Source data
────

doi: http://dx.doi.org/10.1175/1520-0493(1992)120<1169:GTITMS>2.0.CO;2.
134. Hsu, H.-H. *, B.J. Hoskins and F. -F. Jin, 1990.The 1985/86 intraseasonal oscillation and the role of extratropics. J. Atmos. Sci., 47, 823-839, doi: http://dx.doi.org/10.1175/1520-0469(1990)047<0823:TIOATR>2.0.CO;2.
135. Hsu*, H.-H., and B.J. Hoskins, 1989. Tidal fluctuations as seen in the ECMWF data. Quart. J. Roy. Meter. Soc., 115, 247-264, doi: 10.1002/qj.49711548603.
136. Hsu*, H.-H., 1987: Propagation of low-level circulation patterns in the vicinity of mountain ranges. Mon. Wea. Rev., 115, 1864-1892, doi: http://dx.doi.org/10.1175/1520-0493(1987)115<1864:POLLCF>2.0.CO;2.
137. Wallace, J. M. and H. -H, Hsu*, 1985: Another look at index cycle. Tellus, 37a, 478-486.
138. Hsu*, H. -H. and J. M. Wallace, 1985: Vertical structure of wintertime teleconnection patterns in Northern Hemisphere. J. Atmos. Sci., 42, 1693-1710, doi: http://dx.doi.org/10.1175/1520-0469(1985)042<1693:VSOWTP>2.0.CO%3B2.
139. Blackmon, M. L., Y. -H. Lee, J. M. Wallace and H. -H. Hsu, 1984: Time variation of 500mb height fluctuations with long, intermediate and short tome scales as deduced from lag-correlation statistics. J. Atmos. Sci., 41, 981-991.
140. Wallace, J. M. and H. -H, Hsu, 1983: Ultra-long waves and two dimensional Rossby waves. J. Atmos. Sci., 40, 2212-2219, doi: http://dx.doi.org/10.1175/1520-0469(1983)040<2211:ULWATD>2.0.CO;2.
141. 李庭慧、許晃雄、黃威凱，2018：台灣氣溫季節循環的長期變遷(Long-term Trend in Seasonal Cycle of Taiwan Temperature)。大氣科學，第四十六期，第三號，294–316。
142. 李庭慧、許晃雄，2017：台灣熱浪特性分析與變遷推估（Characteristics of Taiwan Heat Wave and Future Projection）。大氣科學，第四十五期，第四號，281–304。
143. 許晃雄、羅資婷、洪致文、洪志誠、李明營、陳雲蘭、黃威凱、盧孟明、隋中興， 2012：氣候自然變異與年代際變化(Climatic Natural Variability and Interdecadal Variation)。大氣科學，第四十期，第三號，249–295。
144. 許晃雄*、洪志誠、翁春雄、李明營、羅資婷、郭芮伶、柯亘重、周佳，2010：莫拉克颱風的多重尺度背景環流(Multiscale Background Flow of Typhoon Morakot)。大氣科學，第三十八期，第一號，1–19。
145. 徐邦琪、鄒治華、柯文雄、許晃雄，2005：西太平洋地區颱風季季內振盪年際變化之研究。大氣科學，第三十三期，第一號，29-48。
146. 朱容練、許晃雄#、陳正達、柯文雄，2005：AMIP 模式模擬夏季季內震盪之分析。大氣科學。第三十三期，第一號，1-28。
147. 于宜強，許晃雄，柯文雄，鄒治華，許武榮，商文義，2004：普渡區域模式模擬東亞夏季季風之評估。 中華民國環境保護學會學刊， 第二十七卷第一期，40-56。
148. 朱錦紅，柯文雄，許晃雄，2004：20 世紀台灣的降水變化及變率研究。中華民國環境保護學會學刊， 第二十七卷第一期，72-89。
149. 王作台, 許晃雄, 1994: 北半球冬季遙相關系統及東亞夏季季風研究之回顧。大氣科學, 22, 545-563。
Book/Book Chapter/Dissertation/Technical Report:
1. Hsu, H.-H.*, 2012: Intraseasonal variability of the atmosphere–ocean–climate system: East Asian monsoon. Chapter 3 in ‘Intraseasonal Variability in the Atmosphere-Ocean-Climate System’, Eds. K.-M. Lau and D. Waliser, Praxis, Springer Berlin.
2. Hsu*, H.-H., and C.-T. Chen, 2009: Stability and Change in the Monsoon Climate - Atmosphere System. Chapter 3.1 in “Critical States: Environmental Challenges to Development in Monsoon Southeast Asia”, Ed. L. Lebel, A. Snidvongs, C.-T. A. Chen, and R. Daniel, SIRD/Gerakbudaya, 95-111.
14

────

== Aim of the task ==
Taking the records above as input, show every line in which the word "System" is present.

== Result of this exercise ==
1. Hsu, H.-H.*, 2012: Intraseasonal variability of the atmosphere–ocean–climate system: East Asian monsoon. Chapter 3 in ‘Intraseasonal Variability in the Atmosphere-Ocean-Climate System’, Eds. K.-M. Lau and D. Waliser, Praxis, Springer Berlin.
2. Hsu*, H.-H., and C.-T. Chen, 2009: Stability and Change in the Monsoon Climate - Atmosphere System. Chapter 3.1 in “Critical States: Environmental Challenges to Development in Monsoon Southeast Asia”, Ed. L. Lebel, A. Snidvongs, C.-T. A. Chen, and R. Daniel, SIRD/Gerakbudaya, 95-111.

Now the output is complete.